Whether you've been talking for only a few days, several weeks or even longer, ghosting can happen to – or, tbh by – anyone. You text them, ask them if they want to hangout, but, seemingly out of nowhere, they never respond. Eventually, you realize you’ve been ghosted. Or maybe something happens on your end, and you find yourself in the position of ignoring messages until, eventually, they give up. Whichever side of phone you're on, ghosting can suck – a lot. Whether you're the victim or the culprit, there are a lot of thoughts that go into ghosting that you may have never realized, and many of them probably have nothing to do with you. I spoke with seven women about how to get over being ghosted, and why it even happens in the first place.

Moving on

There are plenty of healthy ways to get over a ghosting. Perhaps it’ll take a few more Tinder dates for you to find the right one, or throwing yourself into things you love before your eally start to feel better, but it's definitely not going to be the end of the world. Here's some of the best advice for getting over it, directly from college students who've been there before. 

Don't take it personally

“A lot of people take it very personally, and spend a lot of time considering all the ways they are to blame for getting ghosted. It’s very self deprecating behavior, and can really hurt your confidence,” Mischa, a senior at Washington and Lee University, says. “Accepting that it didn’t work out for one reason or another and focusing on ways to move on is more important than focusing on why it might not have worked out. Think [of it like this:] getting ghosted is actually just a step in the right direction to finding someone better.” 

Like Mischa says, you can’t ruminate on being ghosted. Instead of dwelling on all the reasons why a person may have ghosted you, think about all the things they’re missing out on with you! So, put on your favorite outfit and get a drink with a friend. Or, take some great solo pics and update your Instagram. Whatever you do, know it’s not your fault. 

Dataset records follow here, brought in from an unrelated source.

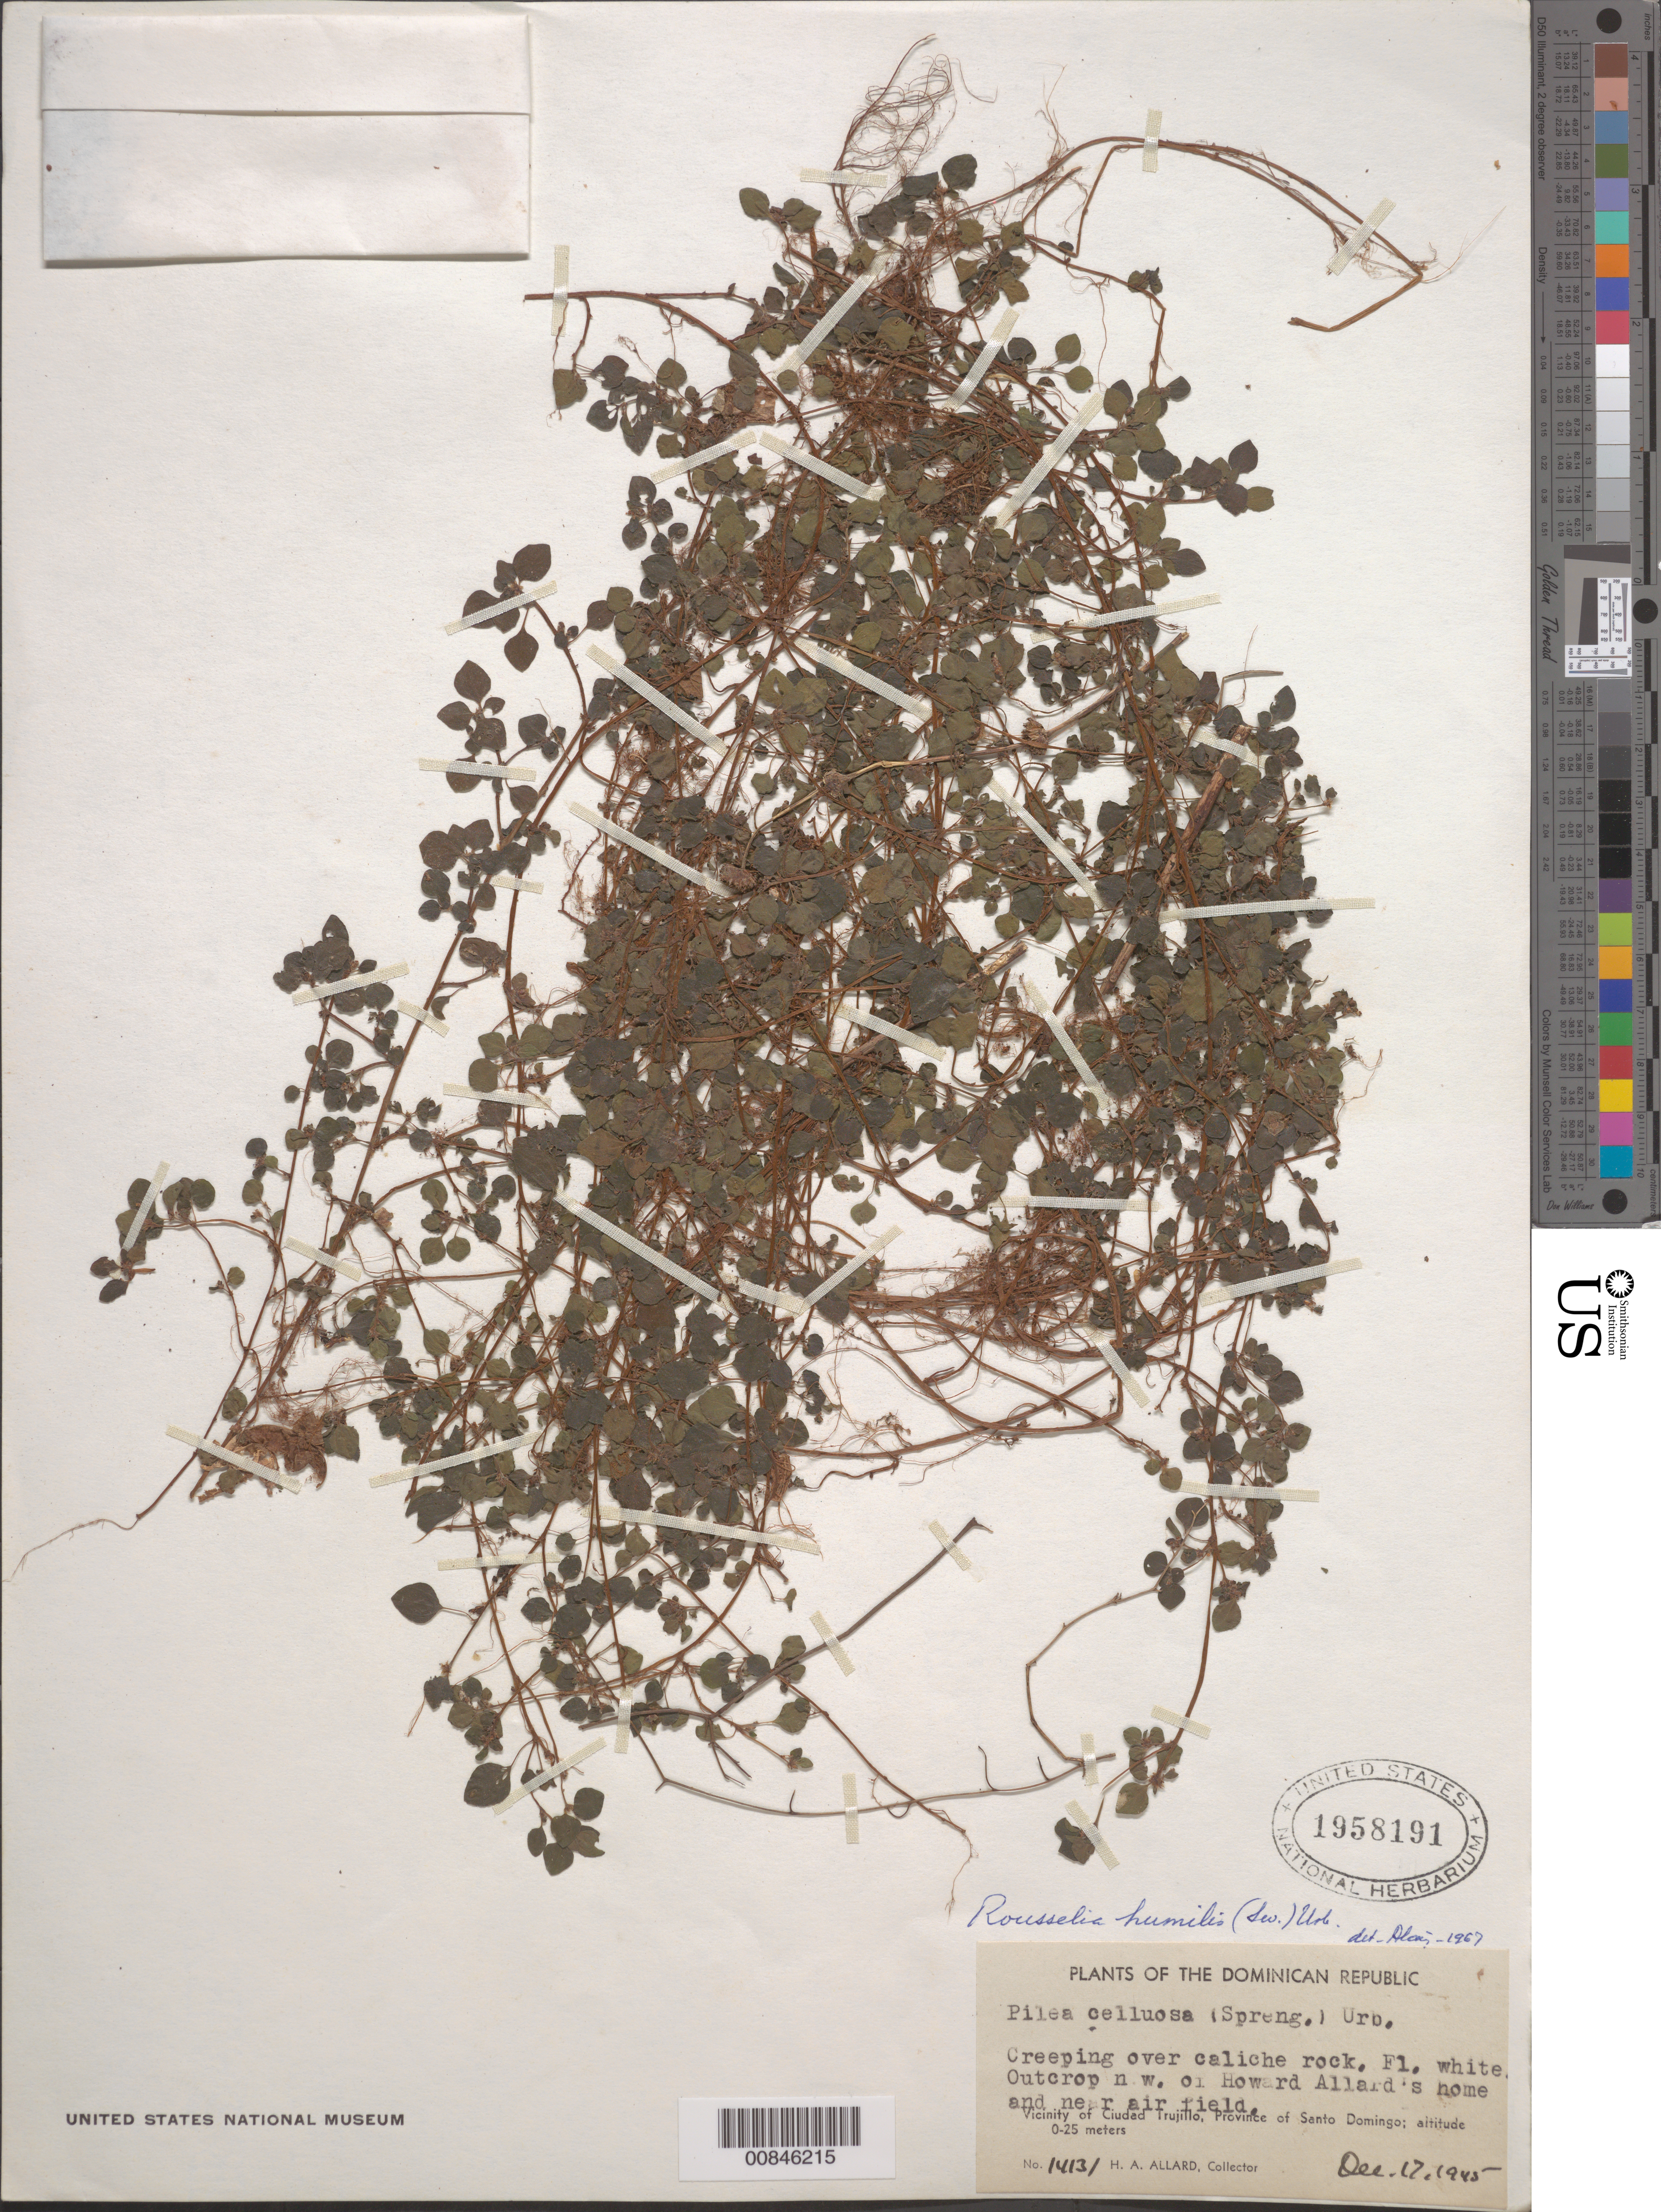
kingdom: Plantae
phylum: Tracheophyta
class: Magnoliopsida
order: Rosales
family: Urticaceae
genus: Rousselia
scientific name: Rousselia humilis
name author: (Sw.) Urb.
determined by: Liogier, Alain H.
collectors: H. A. Allard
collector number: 14131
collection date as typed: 17 Dec 1945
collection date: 1945-12-17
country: Dominican Republic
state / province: Distrito Nacional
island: Hispaniola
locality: Vicinity of Ciudad Trujillo, Province of Santo Domingo (obsolete). Outcrop N.W. of Howard Allard's home and near air field.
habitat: Creeping over caliche rock.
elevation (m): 0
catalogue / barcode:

“In college especially, you just have to tell yourself it’s not that personal,” says Caroline, a first-year vet student at the University of Edinburgh. “They just weren’t the right match for you if they decide to ghost, rather than take the mature approach and explain why they’re not interested anymore.”  

Get back out there

If a person ghosts you, they don’t deserve you! But you can find someone who does. Think about getting on a dating app, or calling an old flame for a drink

Rye, a senior at Sarah Lawrence College, says they “got over [being ghosted] by starting a new talking stage with someone else.” But it doesn’t have to be a whole talking stage. You can date casually to get over the person you really liked. Get out there and go on a bunch of random dates

“I got over it by getting under someone new,” Sarah, a senior at University of Maryland Baltimore County, says.

It might sound a bit cliche, but your person is out there. You just have to find them. And, like my mom always says, they'll come to you when you least expect them to. 

Felicity Warner

Deciding to become the ghost

A lot of times, people ghost because they don’t want to, or know how to, have the conversation that it’s over. It has nothing to do with you, but rather, the person doesn’t want to tell you why they can’t commit. 

It's hard to hurt someone 

“I'm scared of hurting people’s feelings! I am nowhere near strong enough to be straight up, and it’s a problem,” says Courtney, a senior at Georgetown University. But even when you know it's not the right move, it can be really hard to tell someone that you can’t be with them. 

They're just not ready 

Sometimes, though, there is a reason to ghost. 

“I've ghosted someone because I felt like I'd gotten too deep, too fast with him, and I felt like I was in over my head. I didn’t see an alternative to ghosting because he was so attached. He wouldn’t have taken no for an answer,” Michel*, a sophomore at St Andrews University says. 

Liza*, a senior at Washington University in St Louis, echoes that sentiment. “My reasons for ghosting are usually because they come on too strong. I do feel bad about doing it, but my priority is really myself in those situations.” 

So, don’t take things too hard. People ghost for their own reasons, and it doesn't mean it has anything to do with you. Keep your head up, and get back out there when you’re ready!